» **EXERCISE OBJECTIVE**: Reproduce the complete set of records exactly. No picture is to appear in the copy.
---
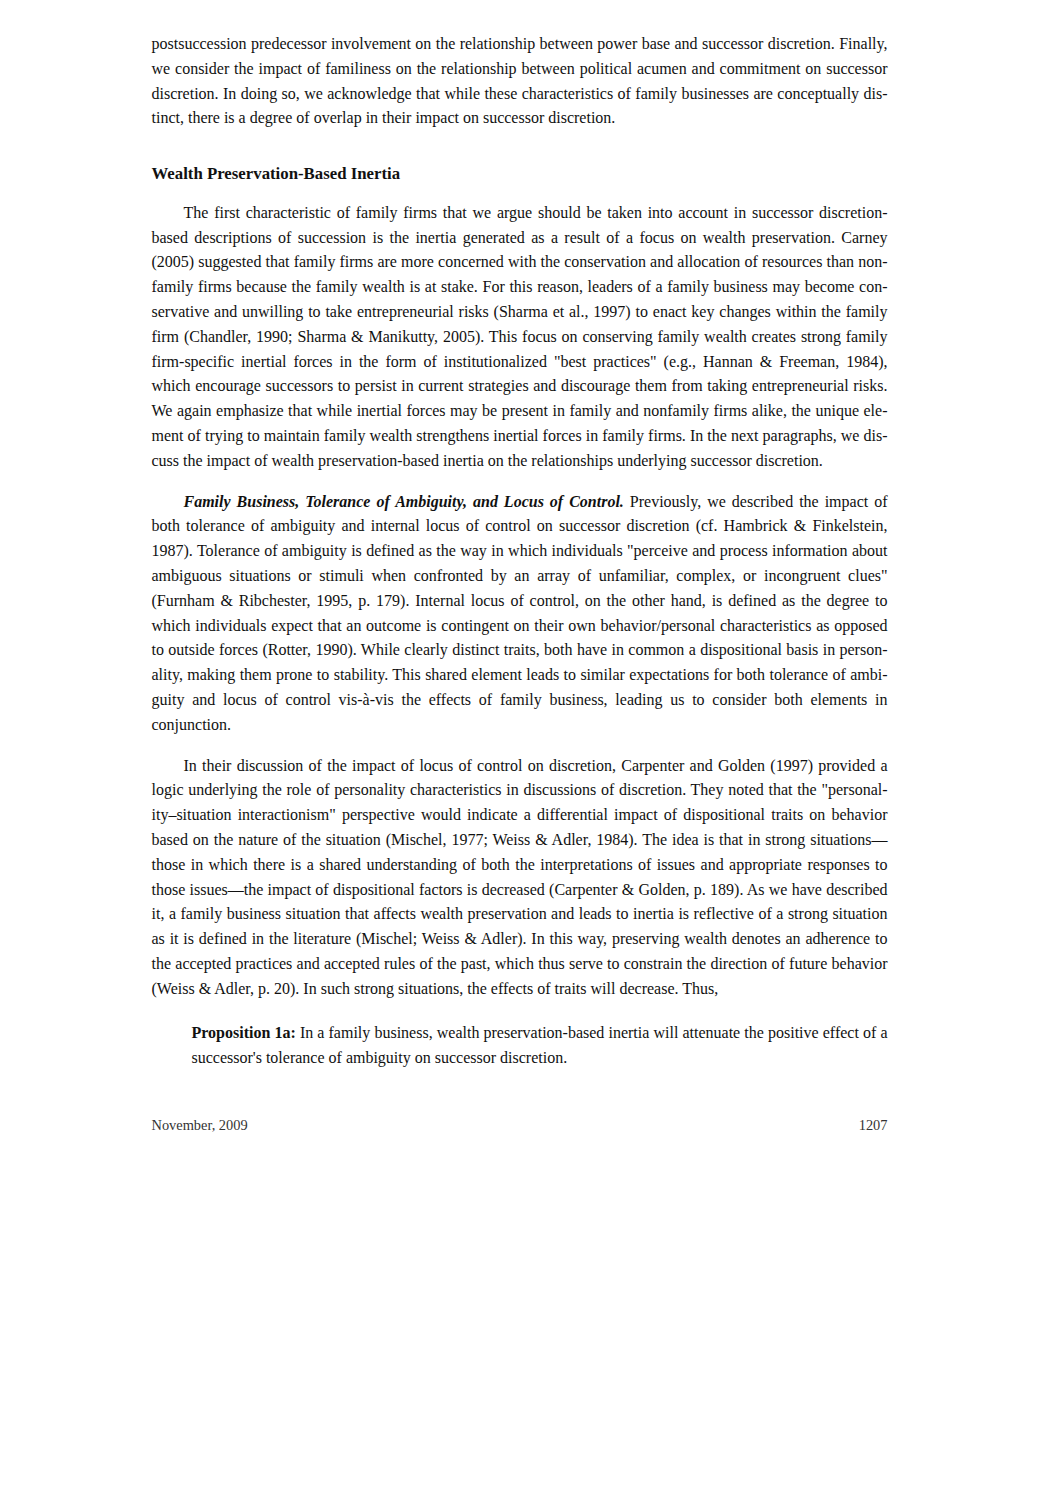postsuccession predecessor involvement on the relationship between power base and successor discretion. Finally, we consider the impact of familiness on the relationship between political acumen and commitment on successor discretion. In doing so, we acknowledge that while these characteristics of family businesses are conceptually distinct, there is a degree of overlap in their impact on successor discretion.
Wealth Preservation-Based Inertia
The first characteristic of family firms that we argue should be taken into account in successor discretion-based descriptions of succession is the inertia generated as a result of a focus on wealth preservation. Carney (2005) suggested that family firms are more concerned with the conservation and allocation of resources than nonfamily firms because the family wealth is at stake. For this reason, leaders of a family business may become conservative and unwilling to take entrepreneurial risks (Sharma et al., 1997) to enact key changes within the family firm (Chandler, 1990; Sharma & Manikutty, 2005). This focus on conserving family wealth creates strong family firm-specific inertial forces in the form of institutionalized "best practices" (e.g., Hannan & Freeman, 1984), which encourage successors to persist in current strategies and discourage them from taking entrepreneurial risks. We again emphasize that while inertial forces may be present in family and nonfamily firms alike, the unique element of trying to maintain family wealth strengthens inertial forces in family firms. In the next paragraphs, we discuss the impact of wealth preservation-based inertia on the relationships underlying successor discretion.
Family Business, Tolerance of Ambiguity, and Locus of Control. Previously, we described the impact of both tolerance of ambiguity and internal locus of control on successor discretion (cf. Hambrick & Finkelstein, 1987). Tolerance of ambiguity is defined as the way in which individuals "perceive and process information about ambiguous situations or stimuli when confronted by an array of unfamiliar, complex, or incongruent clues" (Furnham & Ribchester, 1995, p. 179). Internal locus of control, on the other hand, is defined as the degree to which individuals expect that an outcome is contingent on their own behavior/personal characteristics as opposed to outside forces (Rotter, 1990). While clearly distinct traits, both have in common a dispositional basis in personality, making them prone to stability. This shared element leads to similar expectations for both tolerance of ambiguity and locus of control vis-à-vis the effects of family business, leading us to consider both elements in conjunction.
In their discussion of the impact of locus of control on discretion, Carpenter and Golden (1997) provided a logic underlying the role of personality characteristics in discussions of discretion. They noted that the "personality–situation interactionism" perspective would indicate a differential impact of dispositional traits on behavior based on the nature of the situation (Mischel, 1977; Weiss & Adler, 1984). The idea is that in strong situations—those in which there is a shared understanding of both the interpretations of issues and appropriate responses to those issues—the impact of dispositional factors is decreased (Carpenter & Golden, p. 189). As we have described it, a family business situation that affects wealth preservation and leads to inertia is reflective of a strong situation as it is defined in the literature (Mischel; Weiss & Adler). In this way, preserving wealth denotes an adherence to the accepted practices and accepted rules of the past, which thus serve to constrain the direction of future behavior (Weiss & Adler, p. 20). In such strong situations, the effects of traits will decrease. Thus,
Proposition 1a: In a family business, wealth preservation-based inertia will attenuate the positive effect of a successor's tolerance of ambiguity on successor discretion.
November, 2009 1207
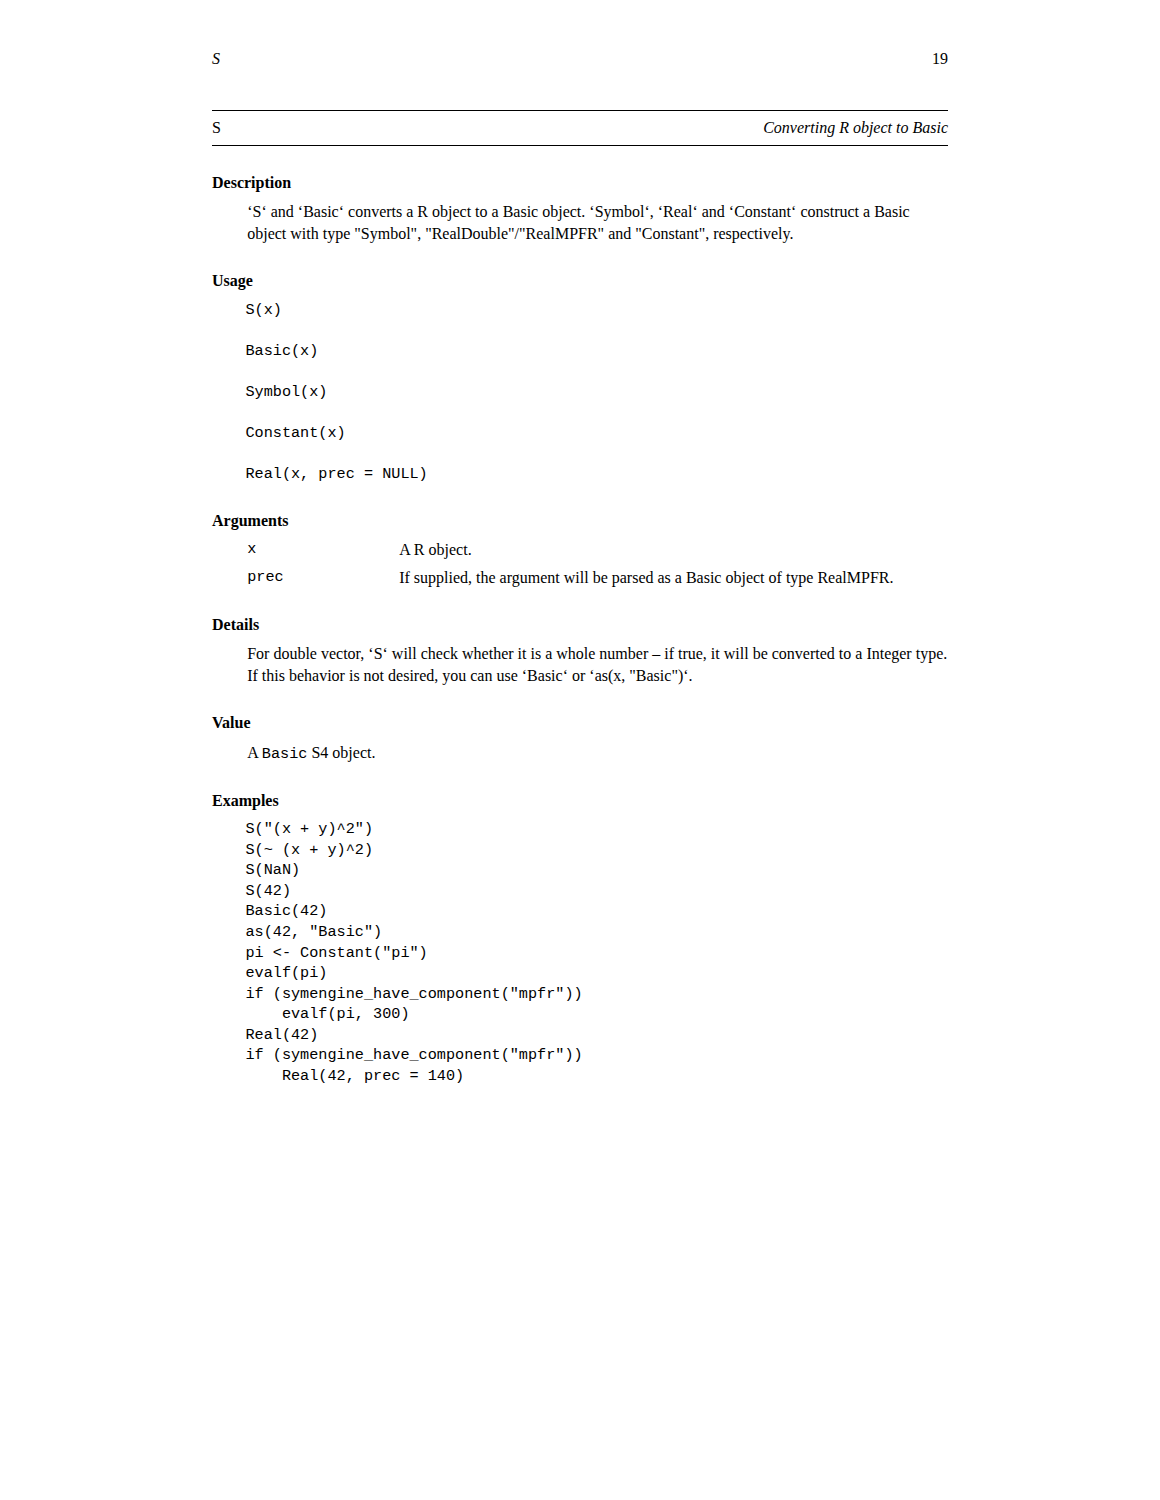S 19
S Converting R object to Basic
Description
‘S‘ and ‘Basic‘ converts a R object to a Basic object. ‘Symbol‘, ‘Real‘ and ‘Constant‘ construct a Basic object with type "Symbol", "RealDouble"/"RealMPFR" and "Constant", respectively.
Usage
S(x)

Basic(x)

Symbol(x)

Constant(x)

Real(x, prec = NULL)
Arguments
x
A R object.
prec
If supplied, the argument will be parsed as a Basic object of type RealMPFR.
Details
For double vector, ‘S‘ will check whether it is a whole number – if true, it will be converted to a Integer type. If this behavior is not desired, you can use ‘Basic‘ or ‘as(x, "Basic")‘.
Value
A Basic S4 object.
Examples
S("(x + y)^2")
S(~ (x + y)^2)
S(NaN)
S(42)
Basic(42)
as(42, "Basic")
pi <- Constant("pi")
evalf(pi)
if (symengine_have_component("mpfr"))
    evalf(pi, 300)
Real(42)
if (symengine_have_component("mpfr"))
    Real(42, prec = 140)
---
» **ANSWER BOX**:
postsuccession predecessor involvement on the relationship between power base and successor discretion. Finally, we consider the impact of familiness on the relationship between political acumen and commitment on successor discretion. In doing so, we acknowledge that while these characteristics of family businesses are conceptually distinct, there is a degree of overlap in their impact on successor discretion.
Wealth Preservation-Based Inertia
The first characteristic of family firms that we argue should be taken into account in successor discretion-based descriptions of succession is the inertia generated as a result of a focus on wealth preservation. Carney (2005) suggested that family firms are more concerned with the conservation and allocation of resources than nonfamily firms because the family wealth is at stake. For this reason, leaders of a family business may become conservative and unwilling to take entrepreneurial risks (Sharma et al., 1997) to enact key changes within the family firm (Chandler, 1990; Sharma & Manikutty, 2005). This focus on conserving family wealth creates strong family firm-specific inertial forces in the form of institutionalized "best practices" (e.g., Hannan & Freeman, 1984), which encourage successors to persist in current strategies and discourage them from taking entrepreneurial risks. We again emphasize that while inertial forces may be present in family and nonfamily firms alike, the unique element of trying to maintain family wealth strengthens inertial forces in family firms. In the next paragraphs, we discuss the impact of wealth preservation-based inertia on the relationships underlying successor discretion.
Family Business, Tolerance of Ambiguity, and Locus of Control. Previously, we described the impact of both tolerance of ambiguity and internal locus of control on successor discretion (cf. Hambrick & Finkelstein, 1987). Tolerance of ambiguity is defined as the way in which individuals "perceive and process information about ambiguous situations or stimuli when confronted by an array of unfamiliar, complex, or incongruent clues" (Furnham & Ribchester, 1995, p. 179). Internal locus of control, on the other hand, is defined as the degree to which individuals expect that an outcome is contingent on their own behavior/personal characteristics as opposed to outside forces (Rotter, 1990). While clearly distinct traits, both have in common a dispositional basis in personality, making them prone to stability. This shared element leads to similar expectations for both tolerance of ambiguity and locus of control vis-à-vis the effects of family business, leading us to consider both elements in conjunction.
In their discussion of the impact of locus of control on discretion, Carpenter and Golden (1997) provided a logic underlying the role of personality characteristics in discussions of discretion. They noted that the "personality–situation interactionism" perspective would indicate a differential impact of dispositional traits on behavior based on the nature of the situation (Mischel, 1977; Weiss & Adler, 1984). The idea is that in strong situations—those in which there is a shared understanding of both the interpretations of issues and appropriate responses to those issues—the impact of dispositional factors is decreased (Carpenter & Golden, p. 189). As we have described it, a family business situation that affects wealth preservation and leads to inertia is reflective of a strong situation as it is defined in the literature (Mischel; Weiss & Adler). In this way, preserving wealth denotes an adherence to the accepted practices and accepted rules of the past, which thus serve to constrain the direction of future behavior (Weiss & Adler, p. 20). In such strong situations, the effects of traits will decrease. Thus,
Proposition 1a: In a family business, wealth preservation-based inertia will attenuate the positive effect of a successor's tolerance of ambiguity on successor discretion.
November, 2009 1207
S 19
S Converting R object to Basic
Description
‘S‘ and ‘Basic‘ converts a R object to a Basic object. ‘Symbol‘, ‘Real‘ and ‘Constant‘ construct a Basic object with type "Symbol", "RealDouble"/"RealMPFR" and "Constant", respectively.
Usage
S(x)

Basic(x)

Symbol(x)

Constant(x)

Real(x, prec = NULL)
Arguments
x
A R object.
prec
If supplied, the argument will be parsed as a Basic object of type RealMPFR.
Details
For double vector, ‘S‘ will check whether it is a whole number – if true, it will be converted to a Integer type. If this behavior is not desired, you can use ‘Basic‘ or ‘as(x, "Basic")‘.
Value
A Basic S4 object.
Examples
S("(x + y)^2")
S(~ (x + y)^2)
S(NaN)
S(42)
Basic(42)
as(42, "Basic")
pi <- Constant("pi")
evalf(pi)
if (symengine_have_component("mpfr"))
    evalf(pi, 300)
Real(42)
if (symengine_have_component("mpfr"))
    Real(42, prec = 140)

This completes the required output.